A volta da CPMF é um golpe no bolso da população. O imposto já valeu no passado, com a justificativa de melhorar o atendimento à saúde da população – aliás “era”, na verdade os recursos arrecadados no passado nunca foram parar na saúde. Agora a justificativa é o pagamento das aposentadorias e pensões.
Ao que me parece a Dilma vive noutro país, pelo menos os discursos dela, invariavelmente sem noção nenhuma é que me indicam isto. Com as medidas de ontem, a presidente rasga o que restou do discurso de campanha.

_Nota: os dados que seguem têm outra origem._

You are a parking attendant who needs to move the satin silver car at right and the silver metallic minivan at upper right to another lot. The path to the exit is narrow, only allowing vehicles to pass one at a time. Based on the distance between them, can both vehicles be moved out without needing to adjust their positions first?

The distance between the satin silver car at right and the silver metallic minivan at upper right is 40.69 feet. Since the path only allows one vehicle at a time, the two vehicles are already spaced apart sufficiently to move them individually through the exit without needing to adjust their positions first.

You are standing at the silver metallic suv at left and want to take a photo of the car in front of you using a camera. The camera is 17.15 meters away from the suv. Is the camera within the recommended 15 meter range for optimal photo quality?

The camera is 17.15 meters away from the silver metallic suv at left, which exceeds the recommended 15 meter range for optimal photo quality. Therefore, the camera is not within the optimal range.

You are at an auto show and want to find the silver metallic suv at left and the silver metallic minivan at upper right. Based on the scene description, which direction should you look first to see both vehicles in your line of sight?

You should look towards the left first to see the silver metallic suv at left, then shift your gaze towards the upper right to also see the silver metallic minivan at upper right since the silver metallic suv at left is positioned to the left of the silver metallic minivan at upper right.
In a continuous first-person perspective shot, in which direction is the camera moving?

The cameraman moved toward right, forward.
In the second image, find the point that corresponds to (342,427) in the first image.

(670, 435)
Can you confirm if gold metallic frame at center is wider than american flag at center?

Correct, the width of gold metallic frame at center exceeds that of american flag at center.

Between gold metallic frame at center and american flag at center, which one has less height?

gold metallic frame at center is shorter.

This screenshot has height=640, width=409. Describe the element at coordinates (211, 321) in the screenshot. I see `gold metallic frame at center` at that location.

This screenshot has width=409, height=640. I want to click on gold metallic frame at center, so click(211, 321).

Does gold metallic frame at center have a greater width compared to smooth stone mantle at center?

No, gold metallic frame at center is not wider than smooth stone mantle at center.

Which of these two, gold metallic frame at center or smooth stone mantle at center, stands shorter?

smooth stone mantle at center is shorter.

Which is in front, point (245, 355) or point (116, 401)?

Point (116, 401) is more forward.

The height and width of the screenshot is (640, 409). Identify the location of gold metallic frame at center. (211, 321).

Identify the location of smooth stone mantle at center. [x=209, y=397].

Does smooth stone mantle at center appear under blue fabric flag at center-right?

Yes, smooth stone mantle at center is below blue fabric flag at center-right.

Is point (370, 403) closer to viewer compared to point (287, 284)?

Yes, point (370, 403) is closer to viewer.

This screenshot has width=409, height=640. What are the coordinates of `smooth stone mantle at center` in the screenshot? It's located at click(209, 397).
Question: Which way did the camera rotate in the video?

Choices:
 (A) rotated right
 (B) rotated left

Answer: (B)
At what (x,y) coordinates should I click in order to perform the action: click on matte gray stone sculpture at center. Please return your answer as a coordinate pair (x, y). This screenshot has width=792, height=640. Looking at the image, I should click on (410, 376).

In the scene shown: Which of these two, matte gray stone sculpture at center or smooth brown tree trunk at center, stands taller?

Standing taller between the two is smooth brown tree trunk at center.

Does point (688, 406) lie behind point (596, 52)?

O que mais impressiona nisto tudo é que a presidente não faz a parte do governo. Cadê o corte dos ministérios? A presidente precisa se conscientizar que primeiro é preciso dar o exemplo, cortar os gastos públicos e economizar nas ações de governo.
O povo já está na míngua, com a luz nas alturas, o aumento da gasolina, a inflação refletida no supermercado e nos custos pessoais, etc... e a Dona Dilma não satisfeita, quer de volta a CPMF. Alô, Alô, Dilma aquele abraço, tchau e benção. Apaga a luz e volta pra casa, deu!